Süße Rache

Im Bild: Jetset-Matte
Offenbar hat das jahrzehntelang zum Schweigen und Zuschauen verdammte Fernsehpublikum viel nachzuholen. Jetzt darf dank Twitter jeder zu allem seine Meinung äußern.

Fernsehmacher sprechen gerne vom "elektronischen Lagerfeuer", wenn sie ausdrücken wollen, das junge und alte Menschen nichts Besseres zu tun haben, als gemeinsam vor der Glotze zu sitzen. Es wäre interessant zu wissen, wie sie dieses Sternderlhimmel und Bratwürstel-Romantik evozierende Bild auf den neuen Trend Social TV ( Menschen tauschen sich im Internet über das gerade laufende Fernsehprogramm aus ) umlegen wollen.
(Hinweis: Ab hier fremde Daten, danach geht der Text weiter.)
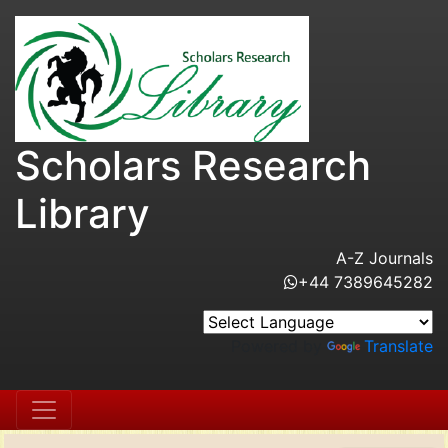
Scholars Research
Library
A-Z Journals
+44 7389645282
Powered by
Translate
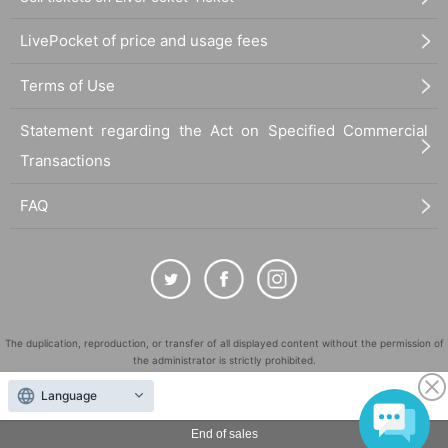
LivePocket of price and usage fees
Terms of Use
Statement regarding the Act on Specified Commercial
Transactions
FAQ
The duplication, reproduction, or transfer of all displayed content without the permission of
the administrator is strictly prohibited.
"LivePocket" is a registered trademark of LivePocket Inc. (Registration No. 5600161).
Language
QR Code is a registered trademark of DENSO WAVE INCORPORATED in Japan and in other
countries.
End of sales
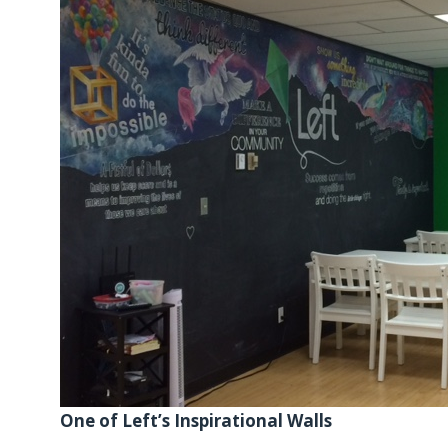
One of Left’s Inspirational Walls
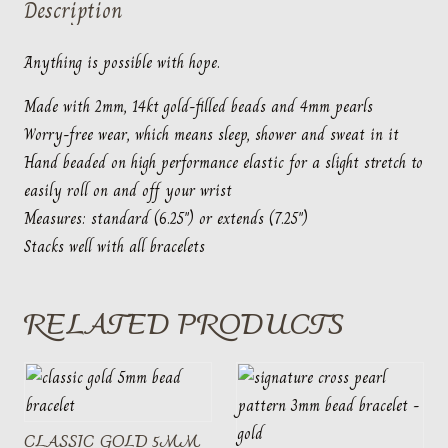
Description
pearl
quantity
Anything is possible with hope.
Made with 2mm, 14kt gold-filled beads and 4mm pearls
Worry-free wear‚ which means sleep, shower and sweat in it
Hand beaded on high performance elastic for a slight stretch to
easily roll on and off your wrist
Measures: standard (6.25″) or extends (7.25″)
Stacks well with all bracelets
RELATED PRODUCTS
CLASSIC GOLD 5MM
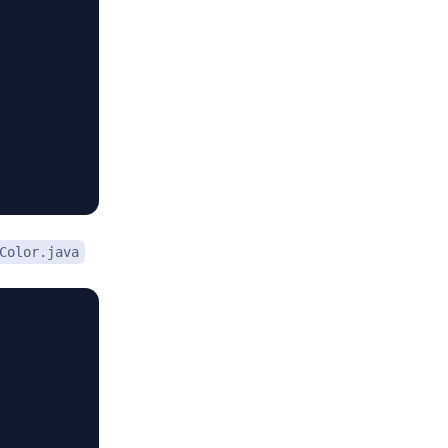
Color.java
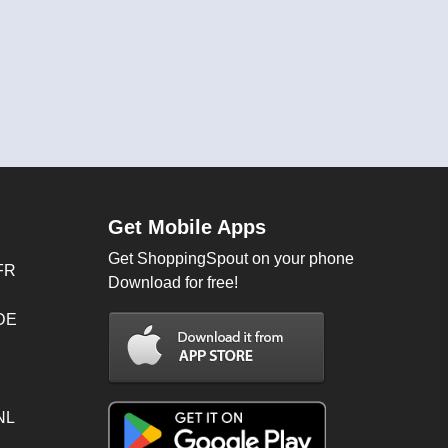
Get Mobile Apps
Get ShoppingSpout on your phone
FR
Download for free!
 DE
NL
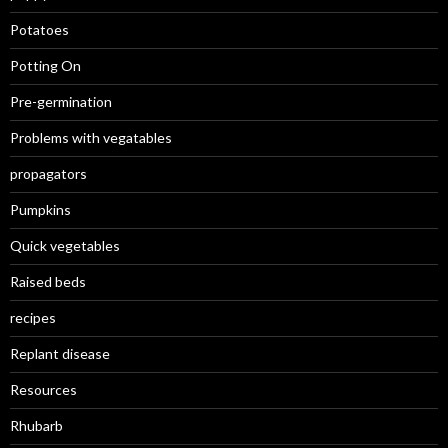
Potatoes
Potting On
Pre-germination
Problems with vegatables
propagators
Pumpkins
Quick vegetables
Raised beds
recipes
Replant disease
Resources
Rhubarb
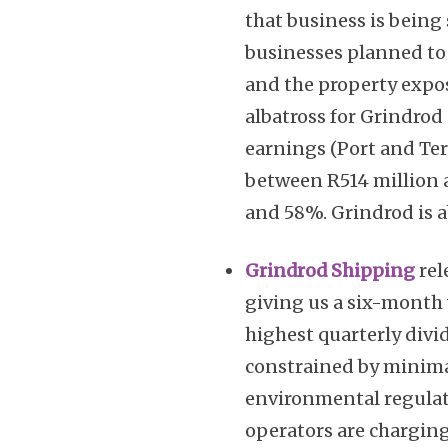
that business is being 
businesses planned to 
and the property expo
albatross for Grindrod
earnings (Port and Ter
between R514 million 
and 58%. Grindrod is a
Grindrod Shipping
rel
giving us a six-month
highest quarterly divi
constrained by minima
environmental regulati
operators are charging 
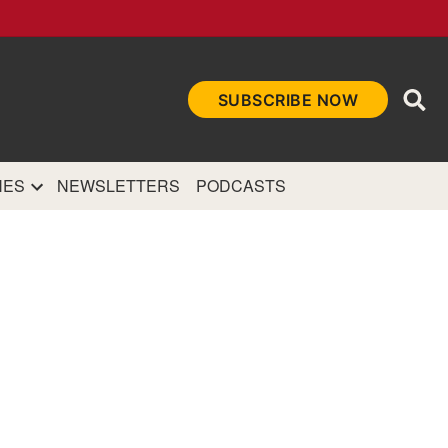
Ope
SUBSCRIBE NOW
Sea
et
and authoritative
e Internet.
NES
NEWSLETTERS
PODCASTS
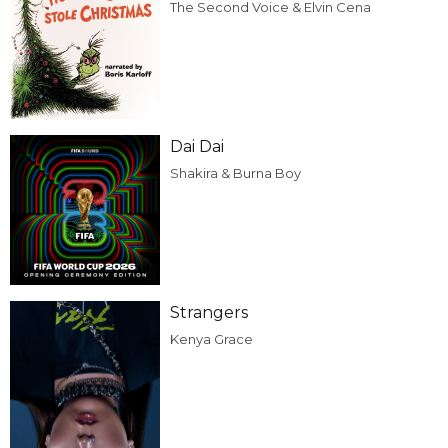
The Second Voice & Elvin Cena
Dai Dai
Shakira & Burna Boy
Strangers
Kenya Grace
Jeder sitzt in einem Hochstand am Rande der Lichtung, auf der das Lagerfeuer brennt, und winkt den anderen zu?

Das virtuelle Geplapper nimmt sich selbst jedenfalls oft wichtiger als das eigentliche Programm. Bei uns zu Lande dienen Sendungen wie der "Club 2" einer Clique von Meinungsmachern, die sich selbst liebevoll und demütig als "Twitteria" bezeichnet, zur Ego-Stimulanz.
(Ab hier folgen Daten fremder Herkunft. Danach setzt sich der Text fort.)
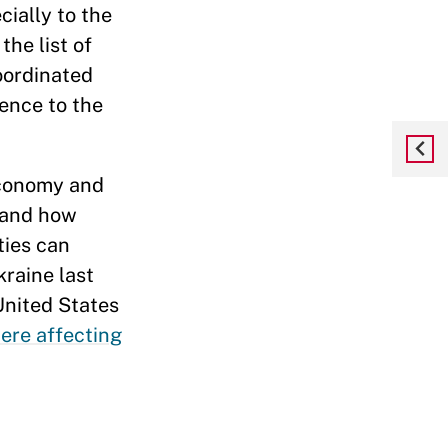
cially to the
the list of
oordinated
ence to the
 Economy and
tand how
ties can
raine last
United States
ere affecting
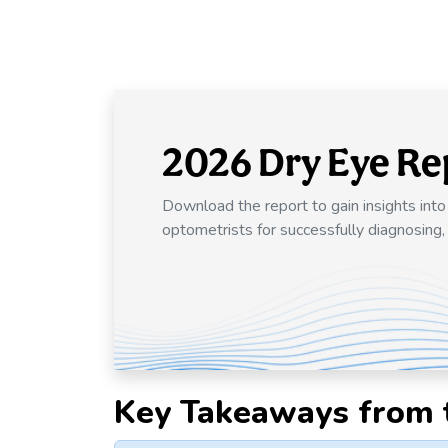
2026 Dry Eye Re
Download the report to gain insights int
optometrists for successfully diagnosing,
Key Takeaways from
In den USA schlug das TV-Duell zwischen Barack Obama und Mitt Romney dahingehend alle Rekorde. Innerhalb von 90 Minuten wurden auf Twitter dazu 10,3 Millionen Beiträge veröffentlicht. "Was haben die Leute ohne Twitter gemacht?" fragt ein US-Twitterer. "Sind sie auf der Couch gesessen und haben geweint?" Offenbar hat das jahrzehntelang zum Schweigen und Zuschauen verdammte Fernsehpublikum viel nachzuholen. Jetzt darf jeder zu allem seine Meinung äußern. Es ist die süße, die oft unerträgliche, die geschwätzige Rache an den G’scheiten im Fernsehen.